The Critical Access Hospital program was created to financially help hospitals in rural areas by reimbursing them at high rates. CAHs receive 101 percent of their "reasonable costs" for most services they provide, the IG reported.

There are currently 1,329 CAHs around the country.

Some of the requirements to get into the CAH program include having 25 or fewer beds and being at least 35 miles from another hospital — otherwise known as the "distance requirement." However, in 2006, states could ignore the "distance requirement" and begin to label any hospital as a "necessary provider," regardless of location to a community or other facility.

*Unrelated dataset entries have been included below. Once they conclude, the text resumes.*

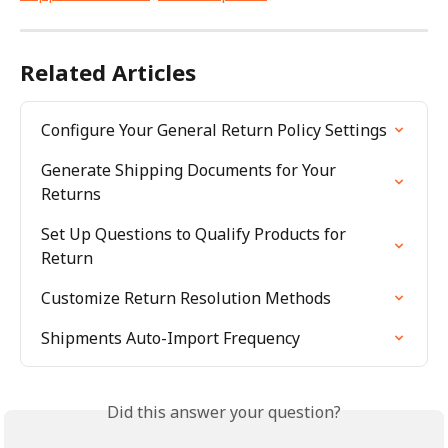
Related Articles
Configure Your General Return Policy Settings
Generate Shipping Documents for Your 
Returns
Set Up Questions to Qualify Products for 
Return
Customize Return Resolution Methods
Shipments Auto-Import Frequency
Did this answer your question?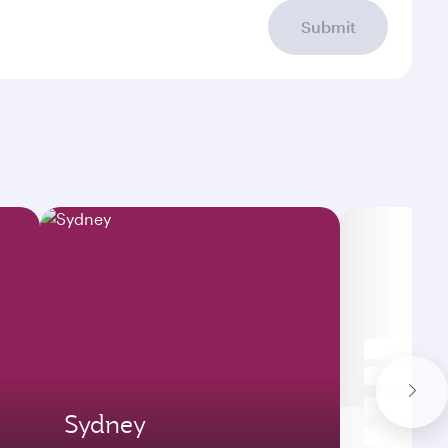
Submit
Sydney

The IG found that 849 — or nearly 64 percent — of the CAHs do not meet the location requirements to be in the program and reenroll in Medicare.

If the Center for Medicare Services decertified some CAHs in 2011, the IG said $860,000 per hospital could have been saved.

"For example, if CMS had decertified all CAHs located 15 or fewer miles from their nearest hospitals or other CAHs, Medicare could have saved an estimated $268 million in 2011. Additionally, if CMS had decertified half of all CAHs that would not meet the location requirements, Medicare could have saved an estimated $373 million in 2011," according to the report.

Medicare beneficiaries pay an extra $485,000 extra in coinsurance per wrongly classified CAH, the report found.

The IG's office recommended Medicare revaluate the hospitals in the program to ensure all labeled as CAHs are "those that continue to serve beneficiaries who would otherwise be unable to reasonably access hospital services."